D’importants défis subsistent néanmoins. Sur les objectifs 95- 95 -95 (des trois 95) pour 2025, les pays de la sous-région sont à la traine ; seuls «cinq pays en Afrique ont atteint les objectifs 95-95-95 et aucun de ces pays ne se situe en Afrique de l’Ouest et Centre. Ce sont : le Botswana, l’Eswatini, le Rwanda, la République-Unie de Tanzanie et le Zimbabwe. Pour atteindre de meilleurs résultats en Afrique de l’Ouest et du Centre, les pays appellent à une démédicalisation des services relatifs au VIH qui sont trop centralisés au niveau national et régional de la pyramide sanitaire.
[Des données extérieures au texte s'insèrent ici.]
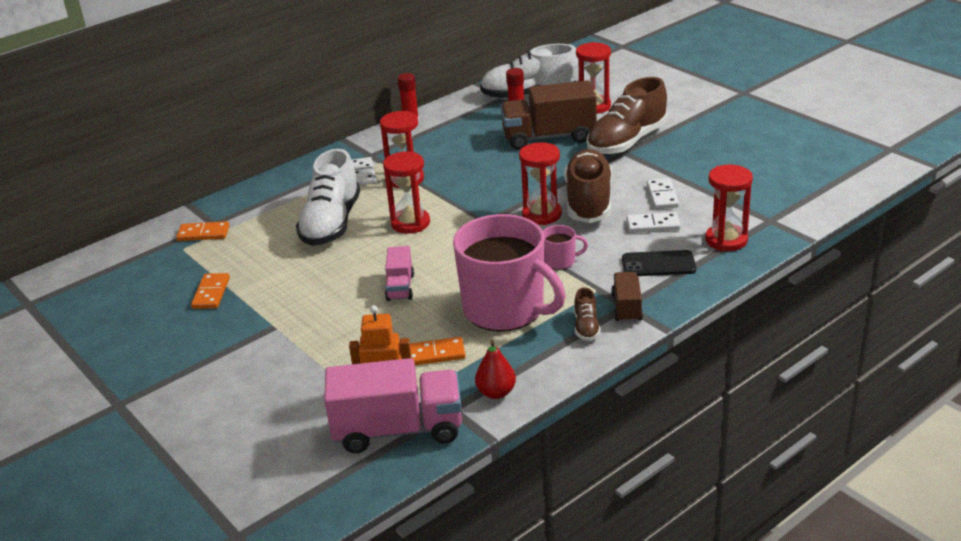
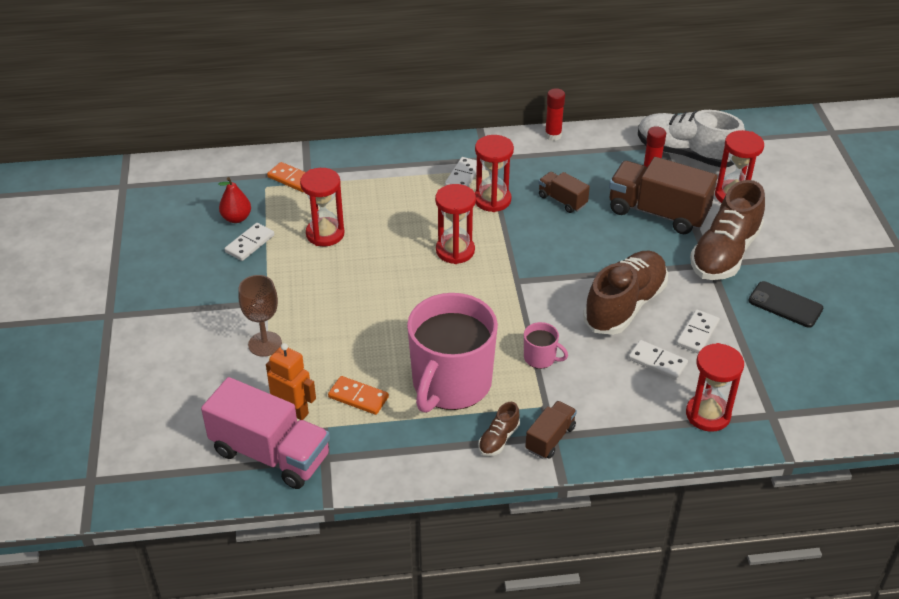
camera: 30 degrees right, 10 degrees up
(211, 293) = (249, 243): orange domino -> white domino
(305, 356) = (265, 344): none -> brown goblet
(331, 223) = (394, 218): white shoe -> none
(400, 287) = (390, 314): pink truck -> none
(464, 158) = (562, 200): none -> brown truck
(496, 392) = (370, 462): red pear -> red pear (236, 218)
(505, 309) = (451, 383): pink mug -> pink mug turned 45 degrees clockwise
(542, 214) = (571, 298): red hourglass -> red hourglass (325, 234)
(627, 142) = (725, 253): brown shoe -> brown shoe turned 45 degrees counterclockwise
(658, 264) = (621, 407): black phone -> black phone (785, 305)

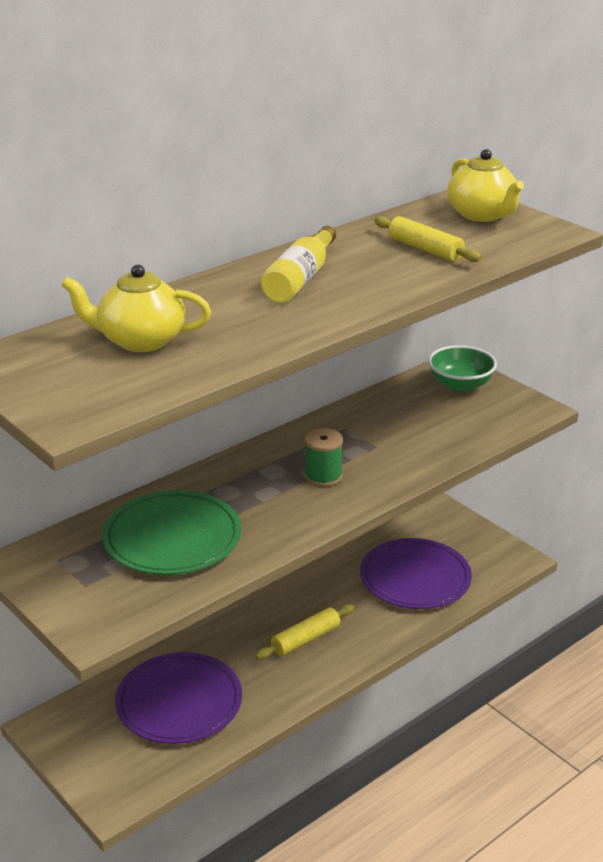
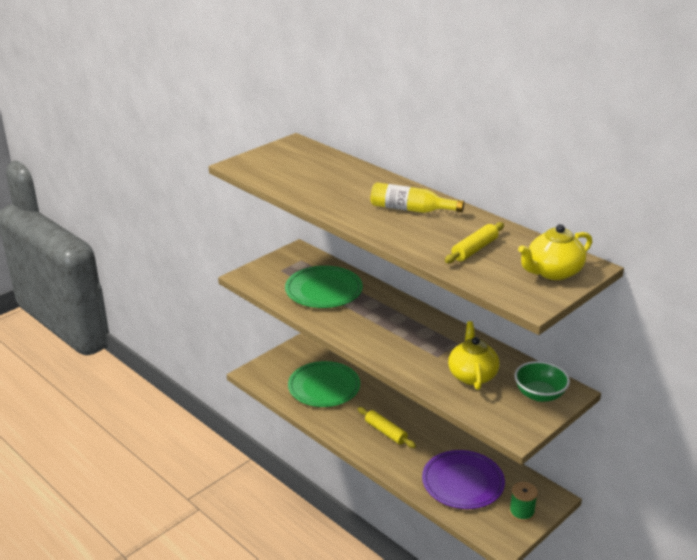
camera: 85 degrees right, 0 degrees up
(140, 341) = (320, 172): yellow teapot -> yellow teapot (472, 375)
(179, 702) = (324, 387): purple plate -> green plate
(323, 476) = (396, 336): green spool -> green spool (521, 512)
Le paludisme et la tuberculose quant à eux souffrent d’un manque de financement. Selon le partenariat Stop TB, le déficit de financement généralisé pour la tuberculose s’élève à 249,98 millions d’USD et le coût de l’inaction est estimé à 1 000 milliards de dollars US.
Pour le paludisme en particulier, en plus du déficit de financement, les pays notent l’inadéquation des moyens de lutte contre le paludisme. Dans la plupart des pays participants, les moustiquaires imprégnées d’insecticide occupent environ 2/3 des financements des programmes. La distribution gratuite de ces moustiquaires n’en garantit pas l’utilisation comme en témoigne le gap entre la possession et l’utilisation, ce qui indique un certain niveau de gaspillage. Ce problème prend de l’importance quand on considère l’augmentation des coûts des moustiquaires imprégnées dans un contexte de résistance aux insecticides et de prix élevés de transport. De nombreux participants ont estimé qu’un meilleur ciblage (femmes enceintes et enfants de moins de cinq ans) pourrait être plus bénéfique. Ces riches échanges démontrent à suffisance une fois de plus qu’apprendre du terrain reste la meilleure façon de venir à bout des trois maladies.
Tel qu’on pouvait s’y attendre, une rencontre avec des représentants des pays affectés par cette mesure n’aurait pu se conclure sans un vibrant plaidoyer pour en sortir. Les pays ont l’impression que le placement sous la PSA équivaut à une admission au couloir de la mort tant les chances d’en sortir sont quasiment faibles, même si le cas de la Côte d’ivoire prouve que ce n’est pas une mission impossible. De nombreux pays considèrent cette classification comme injuste car ils ont été placés sous politique de sauvegarde additionnelle sans avoir été jugés « coupables » de détournements des ressources du Fonds mondial ou de mauvaise gestion; c’est le cas par exemple de la Guinée-Bissau, du Congo et du Burkina Faso.
Se réjouissant de la requête du Bureau qui sollicite du BIG l’audit de cette disposition qui date de 2004 et qui à ce jour n’a été soumise à aucun amendement, les pays espèrent que le Fonds mondial aura une meilleure appréciation du risque et prendra en compte les contextes nationaux. Dans la même veine, les pays ont reconnu l’importance d’un bon système de contrôle internes qui réduiraient les risques financiers. Les pays militent également pour un transfert de compétences et un renforcement des capacités.
La réunion s’est conclue par l’adoption d’une feuille de route dont les premières activités débuteront en janvier 2024.